On 15 May 1948, Israel was declared a nation on the ruins of more than 500 townships and 800,000 expelled Palestinians. In December 1948, the international community adopted UN resolution 194, calling on Israel to allow the return of the Palestinian refugees “at the earliest practicable date”.

This became one of more than three dozen resolutions ignored by Israel.

To pre-empt this and similar UN resolutions, Israel is demanding recognition as a state exclusively for Jews. Hence, it is reducing the status of non-Jewish natives to interlopers and elevating the status of Ashkenazi European converts to original inhabitants.

Ethnic cleansing

It is worth noting that the vision of Jewish exclusivity started to take shape at the end of the 19th century.

Theodor Herzl, the founder of modern political Zionism, articulated these objectives in his 1895 diary. “When we occupy the land… we shall try to spirit the penniless population across the border… while denying it any employment in our country,” he wrote.

Following a UN vote to divide Palestine in November 1947, Israel’s founder, David Ben-Gurion, reiterated the same goals when he voiced concerns that the partition plan would result in a state with only a 60 per cent majority of Jews, declaring: “Such a composition does not provide a stable basis for a Jewish state.”

After a six-month campaign of terror, the Zionists succeeded in reducing the “vexing” population by more than 90 per cent.

Religious incitement

Institutional racism targeting the remaining natives, who today represent 20 per cent of the population of Israel – was complemented by a rabbinic edict signed by several Israeli Jewish religious scholars, among them the late Rabbi Yaakov Yosef, forbidding Jews to employ Arabs or rent them apartments.

Yosef also endorsed Rabbi Yitzhak Shapira’s book, The King’s Torah, a rabbinical manual permitting the killing of non-Jews.

Even apartheid South Africa would have been ashamed to exalt advocates of “baby killers”, but in Netanyahu’s “Jewish state” rabbinical deviants are lauded as “Torah giants”.

It even rationalizes the slaughter of “babies… because of the future danger they may present, since it is assumed that they will grow up to be evil like their parents”.

Last month, Israeli Prime Minister Binyamin Netanyahu anointed Yosef as a “Torah giant, teacher and arbiter of Jewish law”.

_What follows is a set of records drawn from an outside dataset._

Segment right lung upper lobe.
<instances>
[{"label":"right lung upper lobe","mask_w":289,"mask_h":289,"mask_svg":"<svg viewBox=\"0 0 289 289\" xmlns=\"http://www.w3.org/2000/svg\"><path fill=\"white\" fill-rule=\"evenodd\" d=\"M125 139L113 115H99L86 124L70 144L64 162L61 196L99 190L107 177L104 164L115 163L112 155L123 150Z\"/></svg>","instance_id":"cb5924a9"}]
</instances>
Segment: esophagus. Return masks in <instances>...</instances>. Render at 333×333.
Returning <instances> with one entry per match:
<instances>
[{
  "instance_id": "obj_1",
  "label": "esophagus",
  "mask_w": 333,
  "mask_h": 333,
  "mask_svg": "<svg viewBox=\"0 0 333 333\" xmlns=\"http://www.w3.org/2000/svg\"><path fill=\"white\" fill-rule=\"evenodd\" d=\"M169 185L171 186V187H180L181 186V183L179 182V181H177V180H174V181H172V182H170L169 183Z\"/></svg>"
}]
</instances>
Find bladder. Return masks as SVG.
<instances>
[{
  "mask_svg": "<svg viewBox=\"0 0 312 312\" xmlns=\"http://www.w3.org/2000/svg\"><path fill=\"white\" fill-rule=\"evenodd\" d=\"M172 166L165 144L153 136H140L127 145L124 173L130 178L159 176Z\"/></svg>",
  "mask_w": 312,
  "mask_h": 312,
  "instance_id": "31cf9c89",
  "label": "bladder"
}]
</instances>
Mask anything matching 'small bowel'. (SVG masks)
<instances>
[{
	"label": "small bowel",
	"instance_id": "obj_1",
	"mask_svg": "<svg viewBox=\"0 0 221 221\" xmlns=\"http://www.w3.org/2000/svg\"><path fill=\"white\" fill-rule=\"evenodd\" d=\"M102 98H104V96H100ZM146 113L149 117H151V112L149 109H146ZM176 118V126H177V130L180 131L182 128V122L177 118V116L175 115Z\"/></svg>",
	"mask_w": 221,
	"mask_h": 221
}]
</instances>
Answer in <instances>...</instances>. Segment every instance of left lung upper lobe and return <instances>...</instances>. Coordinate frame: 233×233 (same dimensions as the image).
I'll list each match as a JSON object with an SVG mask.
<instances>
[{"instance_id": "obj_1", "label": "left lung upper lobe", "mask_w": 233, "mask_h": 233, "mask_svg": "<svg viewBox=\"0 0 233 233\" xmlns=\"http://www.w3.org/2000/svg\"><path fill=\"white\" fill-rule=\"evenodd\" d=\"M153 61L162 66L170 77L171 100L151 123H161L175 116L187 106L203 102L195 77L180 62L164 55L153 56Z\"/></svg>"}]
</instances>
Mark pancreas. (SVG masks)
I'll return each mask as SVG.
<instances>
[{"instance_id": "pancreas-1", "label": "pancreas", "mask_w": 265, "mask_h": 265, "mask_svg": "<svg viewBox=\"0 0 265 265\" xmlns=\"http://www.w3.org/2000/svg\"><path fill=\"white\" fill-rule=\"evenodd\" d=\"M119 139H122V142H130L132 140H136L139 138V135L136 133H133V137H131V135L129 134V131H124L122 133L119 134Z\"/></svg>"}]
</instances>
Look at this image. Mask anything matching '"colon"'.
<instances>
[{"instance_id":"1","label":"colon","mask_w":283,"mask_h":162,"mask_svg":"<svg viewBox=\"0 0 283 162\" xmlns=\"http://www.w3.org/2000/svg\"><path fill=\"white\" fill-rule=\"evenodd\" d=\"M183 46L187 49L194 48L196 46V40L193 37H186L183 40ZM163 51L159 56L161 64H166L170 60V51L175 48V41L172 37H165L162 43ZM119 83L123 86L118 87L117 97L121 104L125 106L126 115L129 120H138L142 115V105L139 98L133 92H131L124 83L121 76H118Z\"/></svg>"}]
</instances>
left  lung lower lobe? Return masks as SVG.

Following in the footsteps of his father, the once chief Israeli Rabbi Ovadia Yosef pontificated in a 2010 sermon that God created gentiles (non-Jews) “to serve us – without that they have no place in the world, only to serve the people of Israel”.

Apartheid

Even apartheid South Africa would have been ashamed to exalt advocates of “baby killers”, but in Netanyahu’s “Jewish state” rabbinical deviants are lauded as “Torah giants”.

Israel’s ethnocentric, racist view of non-Jews is not limited to Palestinians.

A survey conducted last summer by Tel Aviv University statistician Camil Fuchs found that nearly 60 per cent of 12th grade Jewish students believed that black African refugees should be expelled. Following a visit to Israel, Nobel peace laureate Archbishop Desmond Tutu – who experienced firsthand South African apartheid – lamented that he was reminded “so much of what happened to us black people in South Africa”.

Ethnocentric programmes have always ended up in disaster. After 65 years of the Palestinian Nakba, Zionism is constructing the basis of another tragic human experiment. Israel is the only nation where religious ethnicity is an automatic qualifier for citizenship and where the rights of indigenous people are denied for “deficient” maternal genetics.

In fact, it is the only country in modern history demanding recognition not as a country, but as a nation of a single creed, for a people of one kind.